UPMC to Partner with Singapore Transplant Center
The University of Pittsburgh Medical Center has announced an interim agreement with The Asian Centre for Liver Diseases & Transplantation (ACLDT) in Singapore. This is the first step in what's expected to be a broader collaboration in the future. Under the agreement, UPMC will help ACLDT with its business and technology planning and with clinical consultations.
"In the way of telepathology, providing them with consult services for clinical transplants, some I.T. consultation, and helping them write the business plan that will ultimately help them get the financing to expand," said Charles Bogosta, president of UPMC's International and Commercial Services Division.
UPMC will not invest any financial capital in the agreement, but Bogosta said that if the agreement is expanded on a more permanent basis, they'll be responsible for managing the network for liver transplants, bone marrow transplants, and kidney transplants.
ACLDT is one of Asia's foremost liver centers, with outpatient facilities and a dedicated in-patient liver ward and intensive care unit to work alongside its living donor liver transplantation program. Based in Gleneagles Hospital in Singapore, ACLDT is the first private medical center in Southeast Asia to perform nearly 190 living-donor liver transplants. This agreement is expected to help ACLDT provide services to more patients and widen its scope of transplant offerings.
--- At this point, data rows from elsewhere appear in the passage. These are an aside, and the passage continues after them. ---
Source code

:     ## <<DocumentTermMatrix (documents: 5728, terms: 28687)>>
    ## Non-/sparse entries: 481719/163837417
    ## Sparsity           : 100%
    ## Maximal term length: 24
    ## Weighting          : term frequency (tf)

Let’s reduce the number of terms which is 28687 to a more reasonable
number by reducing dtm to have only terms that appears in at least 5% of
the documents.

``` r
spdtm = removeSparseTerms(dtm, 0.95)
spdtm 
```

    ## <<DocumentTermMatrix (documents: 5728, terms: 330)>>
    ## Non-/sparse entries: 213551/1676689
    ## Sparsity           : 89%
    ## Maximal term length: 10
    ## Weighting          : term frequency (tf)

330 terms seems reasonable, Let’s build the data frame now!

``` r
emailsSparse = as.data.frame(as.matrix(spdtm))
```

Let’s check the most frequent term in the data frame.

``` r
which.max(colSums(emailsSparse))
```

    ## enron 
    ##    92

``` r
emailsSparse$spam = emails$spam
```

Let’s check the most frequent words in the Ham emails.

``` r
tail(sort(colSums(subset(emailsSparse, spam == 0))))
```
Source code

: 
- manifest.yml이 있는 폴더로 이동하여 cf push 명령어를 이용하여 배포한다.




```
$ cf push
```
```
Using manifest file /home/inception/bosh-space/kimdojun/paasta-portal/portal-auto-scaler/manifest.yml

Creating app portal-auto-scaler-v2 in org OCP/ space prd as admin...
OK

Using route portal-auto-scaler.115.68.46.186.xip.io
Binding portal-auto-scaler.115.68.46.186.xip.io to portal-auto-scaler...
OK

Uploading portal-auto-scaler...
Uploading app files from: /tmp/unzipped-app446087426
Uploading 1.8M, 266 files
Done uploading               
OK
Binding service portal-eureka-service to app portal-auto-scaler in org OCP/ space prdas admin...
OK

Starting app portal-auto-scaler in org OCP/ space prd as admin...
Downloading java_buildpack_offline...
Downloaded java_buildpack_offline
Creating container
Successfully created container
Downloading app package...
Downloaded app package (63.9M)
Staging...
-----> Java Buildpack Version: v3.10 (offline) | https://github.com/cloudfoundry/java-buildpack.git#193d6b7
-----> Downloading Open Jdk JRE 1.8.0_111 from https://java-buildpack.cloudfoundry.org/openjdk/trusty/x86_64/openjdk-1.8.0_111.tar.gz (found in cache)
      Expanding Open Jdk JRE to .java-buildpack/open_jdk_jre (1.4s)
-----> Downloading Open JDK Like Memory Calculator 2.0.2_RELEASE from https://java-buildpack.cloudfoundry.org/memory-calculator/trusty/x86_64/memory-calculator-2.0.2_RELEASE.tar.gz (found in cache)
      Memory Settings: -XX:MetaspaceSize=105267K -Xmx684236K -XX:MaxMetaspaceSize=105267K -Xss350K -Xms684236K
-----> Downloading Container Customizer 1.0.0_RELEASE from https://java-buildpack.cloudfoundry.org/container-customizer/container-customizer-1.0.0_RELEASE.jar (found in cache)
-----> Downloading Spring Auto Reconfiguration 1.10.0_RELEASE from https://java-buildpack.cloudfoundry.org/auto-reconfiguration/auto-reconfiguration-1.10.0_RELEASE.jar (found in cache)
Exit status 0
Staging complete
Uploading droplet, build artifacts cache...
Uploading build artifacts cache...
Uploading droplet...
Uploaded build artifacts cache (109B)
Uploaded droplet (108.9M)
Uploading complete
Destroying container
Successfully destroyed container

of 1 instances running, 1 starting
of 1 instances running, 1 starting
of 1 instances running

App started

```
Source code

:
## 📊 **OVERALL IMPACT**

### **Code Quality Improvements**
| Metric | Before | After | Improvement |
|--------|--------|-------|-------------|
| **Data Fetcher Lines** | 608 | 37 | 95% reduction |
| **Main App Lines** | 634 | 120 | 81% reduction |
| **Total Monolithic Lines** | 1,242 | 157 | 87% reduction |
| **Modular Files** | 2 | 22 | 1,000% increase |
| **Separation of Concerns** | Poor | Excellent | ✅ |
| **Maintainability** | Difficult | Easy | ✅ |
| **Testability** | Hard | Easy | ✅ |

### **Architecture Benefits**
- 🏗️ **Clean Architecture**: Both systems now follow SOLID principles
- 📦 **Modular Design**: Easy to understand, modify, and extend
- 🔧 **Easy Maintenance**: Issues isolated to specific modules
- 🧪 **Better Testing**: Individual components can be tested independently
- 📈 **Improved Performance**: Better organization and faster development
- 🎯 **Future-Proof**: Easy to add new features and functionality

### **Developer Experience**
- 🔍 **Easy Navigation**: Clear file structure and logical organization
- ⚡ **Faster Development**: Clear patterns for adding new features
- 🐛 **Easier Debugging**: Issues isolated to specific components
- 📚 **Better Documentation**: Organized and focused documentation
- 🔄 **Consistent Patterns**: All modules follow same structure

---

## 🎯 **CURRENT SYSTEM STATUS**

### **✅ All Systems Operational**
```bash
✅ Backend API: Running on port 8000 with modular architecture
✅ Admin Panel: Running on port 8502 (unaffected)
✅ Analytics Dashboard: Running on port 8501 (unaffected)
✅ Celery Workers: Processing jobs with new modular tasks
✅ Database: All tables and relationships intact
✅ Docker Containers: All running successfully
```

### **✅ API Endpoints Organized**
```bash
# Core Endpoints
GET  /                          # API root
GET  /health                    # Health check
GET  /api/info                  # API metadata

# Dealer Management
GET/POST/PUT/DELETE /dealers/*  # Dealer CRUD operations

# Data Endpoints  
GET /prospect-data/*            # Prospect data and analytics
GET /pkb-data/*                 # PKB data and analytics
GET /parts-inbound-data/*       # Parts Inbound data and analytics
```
"They currently do approximately 100 to 150 transplants a year. We're going to be expanding to bone marrow and kidney. We don't yet have projections for how many we're going to serve, but if you think about Southeast Asia and the population in that area, the numbers are endless," said Bogosta.
Bogosta said that the hope is that UPMC will have the opportunity to move into a broader agreement with ACLDT by the middle of 2012. He likened it to ISMETT, a UPMC-operated organ transplant center in Italy. "The way it works today in Italy, all of the profits we make on the hospital in Italy are sent back to Pittsburgh and reinvested here," Bogosta said.